- Opening Delimiter -
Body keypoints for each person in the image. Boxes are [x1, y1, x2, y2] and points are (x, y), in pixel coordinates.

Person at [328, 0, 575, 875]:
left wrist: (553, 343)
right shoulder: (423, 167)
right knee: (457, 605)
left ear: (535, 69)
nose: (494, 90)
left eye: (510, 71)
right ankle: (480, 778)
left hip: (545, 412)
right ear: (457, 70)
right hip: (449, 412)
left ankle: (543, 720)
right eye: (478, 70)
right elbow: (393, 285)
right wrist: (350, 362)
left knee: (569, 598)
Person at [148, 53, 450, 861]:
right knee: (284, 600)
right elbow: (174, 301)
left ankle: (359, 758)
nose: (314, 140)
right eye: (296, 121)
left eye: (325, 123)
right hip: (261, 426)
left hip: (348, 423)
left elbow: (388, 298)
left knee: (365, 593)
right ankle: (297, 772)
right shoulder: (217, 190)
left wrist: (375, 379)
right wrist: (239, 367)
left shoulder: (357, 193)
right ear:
- Closing Delimiter -
WHAT YOU NEED TO DO: The full listing must come back exactly as given.

ANSWER SECTION:
Body keypoints for each person in the image. Boxes are [x1, y1, x2, y2] and points are (x, y), in pixel coordinates.

Person at [328, 0, 575, 875]:
left wrist: (553, 343)
right shoulder: (423, 167)
right knee: (457, 605)
left ear: (535, 69)
nose: (494, 90)
left eye: (510, 71)
right ankle: (480, 778)
left hip: (545, 412)
right ear: (457, 70)
right hip: (449, 412)
left ankle: (543, 720)
right eye: (478, 70)
right elbow: (393, 285)
right wrist: (350, 362)
left knee: (569, 598)
Person at [148, 53, 450, 861]:
right knee: (284, 600)
right elbow: (174, 301)
left ankle: (359, 758)
nose: (314, 140)
right eye: (296, 121)
left eye: (325, 123)
right hip: (261, 426)
left hip: (348, 423)
left elbow: (388, 298)
left knee: (365, 593)
right ankle: (297, 772)
right shoulder: (217, 190)
left wrist: (375, 379)
right wrist: (239, 367)
left shoulder: (357, 193)
right ear:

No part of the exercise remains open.